Andi -- Thank you, another family member of Pete's! One of the treats for Pete last night was a Pijjie Massage, where I faced her and ran my thumbs along her shoulders, under her beak, and ran my forefingers down her head at the same time. She loved it, giving me sweet little soft clucking noises.

Thank you again to everyone ... pigeons are a blessing, for sure.


----------



## Pigeonpal2002 (Jul 27, 2002)

Hi Derrick, 

Boy, you're so precise in your replies! Well, it's a great "family" we have here in this forum and you're a part of it and there is no escape now! 

You're a valuable and very much admired and respected person here. You're so very kind and thoughtful to acknowledge each member's post individually with equally unique responses.

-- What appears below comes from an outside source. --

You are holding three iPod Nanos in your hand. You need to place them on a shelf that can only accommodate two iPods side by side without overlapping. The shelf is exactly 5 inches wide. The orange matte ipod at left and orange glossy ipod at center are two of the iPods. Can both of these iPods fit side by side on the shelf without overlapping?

Yes, my dad is doing pretty good, thank you for remembering and mentioning.


----------



## Reti (Jul 20, 2003)

Happy belated Birthday, Pete.
Sorry I missed it. Hope you and Derrick had a great day.

Reti


----------



## Pikachu23739 (Jan 6, 2006)

dekebrent said:


> Today is my beloved Pete's first birthday. For those of you who have not read previous postings about my pet, Pete is a feral hen I rescued in May 2005. She was on my doorstep with a broken wing and leg. I caught her -- boy did she waddle fast for an injured little ball of feathers  -- and made a place for her in my dining room until I could take her to a vet a few days later. I was very fortunate to find a kind and caring vet who provided me with anti-inflammatory gel for Pete's wing and leg, as well as meds for her internal parasites. Within a month or so, Pete's wounded wing and leg healed for the most part. Her wing is still a little out of place, but she flies like a champ around her room and, when I'm home, the house.
> 
> I decided to keep Pete after she healed for two reasons. First, I felt like she could be singled out by raptors because she appears injured to some degree, with her wing somewhat out of place. Second though, after a relatively short time, Pete began to bond with me, and became tame quickly. As for the name, you've probably figured that out -- I thought she was a "he" initially, and refused to change the name after she began laying eggs, particularly because it was a name she recognized.
> 
> ...


_*happy birthday pet..*_


----------



## Jimmy Jo (Oct 16, 2005)

Happy (belated ) Birthday Ms. Pete !!! You are certainly a Beautiful Girl, I just love those long stockings of yours and, my goodness, was that a "Milk Bath" you were taking ?! It's very clear that your Daddy Loves you Dearly...and I can see why, you are a Lovely little Princess ! Again... Happy Birthday and Many, Many, Many More !!!


----------



## dekebrent (Jun 17, 2005)

Reti, Pikachu and Jan -- Pete and I thank you for the birthday wishes. Her "stockings" are just adorable. As for the bath, she is in bowl w/ an off-white bottom, which is why she looks like she is bathing in milk or some other non-clear liquid. As I am sure you three and many others in the community can relate, one of the joys of raising a pigeon is watching the development of its personality. I can tell you that Miss Pete is just a riot, from sitting on my shoulder gently pecking me until I get some peanut treats for her, to flying into my lap yesterday to watch TV ... right after she'd taken a bath. Thus, I had a soaked pigeon resting on my lap, drying herself on my sweatpants while taking a nap. Priceless.


----------